You can test the integration with a curl request without waiting for a real Azure service event:

```bash
curl -X POST "https://<your-url>/functions/v1/events?token=<your-token>" \
  -H "Content-Type: application/json" \
  -d '{
    "schemaId": "Microsoft.Insights/activityLogs",
    "data": {
      "status": "Activated",
      "context": {
        "activityLog": {
          "eventSource": "ServiceHealth",
          "eventDataId": "6fa98c0f-334a-b066-1934-1a4b3d929856",
          "level": "Informational",
          "operationName": "Microsoft.ServiceHealth/incident/action",
          "properties": {
            "title": "Virtual Machines - West Europe",
            "service": "Virtual Machines",
            "region": "West Europe",
            "incidentType": "Incident",
            "stage": "Active"
          }
        }
      }
    }
  }'
```

A successful response returns the created event object with a 200 status.

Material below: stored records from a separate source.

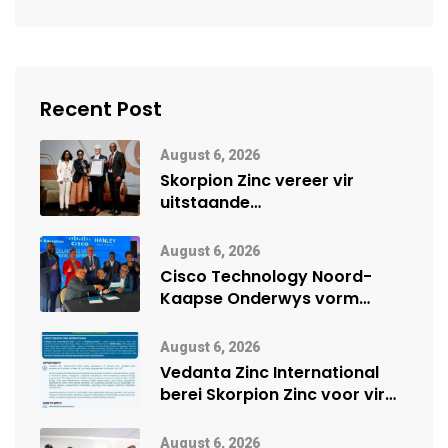
Recent Post
August 6, 2026
Skorpion Zinc vereer vir
uitstaande
veiligheidsprestasie by
Namibië Mynbou Ekspo
August 6, 2026
Cisco Technology Noord-
Kaapse Onderwys vorm
digitale toekoms deur Cisco-
vennootskap
August 6, 2026
Vedanta Zinc International
berei Skorpion Zinc voor vir
moontlike herbegin
August 6, 2026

To test automatic resolution, send the same payload with `"stage": "Resolved"`.

### Field mappings

Azure Service Health alerts are delivered using the Common Alert Schema with an `eventSource` of `ServiceHealth`. The platform reads the following fields:

| Azure Field                                        | Platform Field                                                    |
| -------------------------------------------------- | ----------------------------------------------------------------- |
| `data.context.activityLog.eventDataId`             | Fingerprint — ties together alert and resolve events              |
| `data.context.activityLog.properties.stage`        | Alert type — `Active` triggers ALERT, `Resolved` triggers RESOLVE |
| `data.context.activityLog.properties.incidentType` | Priority                                                          |
| `data.context.activityLog.properties.title`        | Alert title                                                       |

#### Incident type to priority mapping

| Azure Incident Type | Platform Priority |
| ------------------- | ----------------- |
| Incident            | HIGH              |
| ActionRequired      | HIGH              |
| Security            | CRITICAL          |
| Maintenance         | LOW               |
| Informational       | LOW               |

### Notes

Service Health alerts resolve automatically. When Azure marks an incident as resolved, the platform receives a follow-up webhook and closes the corresponding alert in ITOC360 without any manual action.

If you want to be notified only about specific event types — for example, only active incidents and not maintenance windows — adjust the **Event types** selection in the Condition step accordingly.